Der kläglich gescheiterte Hilferuf
Dieser Fokus auf die internationale Kundschaft wird Street Kart nun zum Verhängnis. Seit Ausbruch der Corona-Krise und dem Ausbleiben der Touristen ist es still geworden. Die Website existiert zwar noch. Die Kunden blieben jedoch aus.
Am 24. April 2020 kam schliesslich ein erster Hilferuf. Über die japanische Crowdfunding-Plattform suchte das Unternehmen finanzielle Unterstützung. Der Aufruf scheiterte kläglich. Gerade mal vier Personen hatten 11’569 Yen gespendet. Das sind umgerechnet nicht einmal 100 Euro. Es war zugleich ein vernichtendes Verdikt: Die Japaner zeigten schlichtweg kein Interesse an diesem Dienst.
Zwei folgenschwere Fehler
Im Nachhinein muss man feststellen, dass Street Kart zwei Fehler machte. Erstens fokussierte sich die Organisatoren zu einseitig auf die ausländische Kundschaft. Man kann es ihnen nicht vorwerfen. Sie waren bei Weitem nicht die Einzigen. Viel schlimmer war jedoch der Image-Schaden, den sie in Japan selber anrichteten.

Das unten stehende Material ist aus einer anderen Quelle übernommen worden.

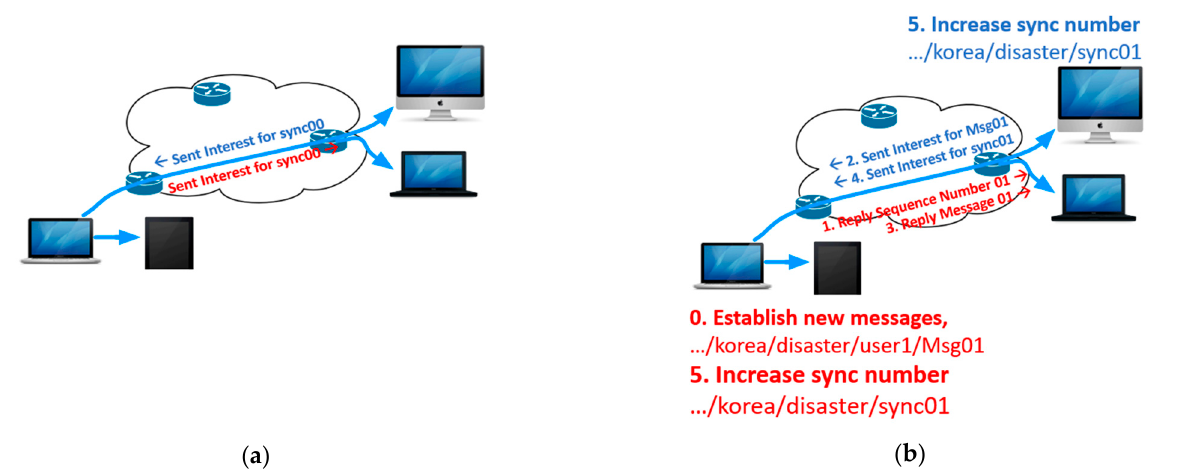
Figure 5. NDN emergency group message delivery: ( a ) Balance state; ( b ) New message state. Table 1. Emergency group communication namespace.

Denn Street Kart, das jahrelang MariCar hiess, hatte den Ärger von Nintendo, dem Urheber der beliebten Videospiel-Serie Mario Kart auf sich gezogen (Asienspiegel berichtete). Tatsächlich erinnerte bei dieser Dienstleistung so ziemlich alles an Super Mario, auch wenn im Firmenname («MariCar») und im Slogan («Real Life SuperHero Kart») eine direkte Erwähnung vermieden wurde. MariCar lieh aber den Kunden für die Fahrt Kostüme bekannter Nintendo-Charaktere aus. Deren Fotos wurden zudem verwendet, um damit Werbung zu machen.
Der Gerichtsfall
Der Spielkonsolen-Konzern ging an diesem Geschäft leer aus. Aus diesem Grund wurde die Gokart-Firma 2017 wegen Urheberrechtsverletzung angeklagt. MariCar verlor auf der ganzen Linie. Der Name der Firma, die Website und auch die Kostüme mussten geändert werden.
Am 29. Januar 2020 wurde das endgültige Urteil gesprochen.Street Kart wurde zu einer Schadenersatzzahlung in der Höhe von 50 Millionen Yen an Nintendo verurteilt. Es sollte nicht der letzte harte Schlag sein. Nur wenige Wochen später folgte die Corona-Krise und die Grenzschliessung. Das einstige Erfolgsprodukt braucht nun dringend eine neue Kundschaft.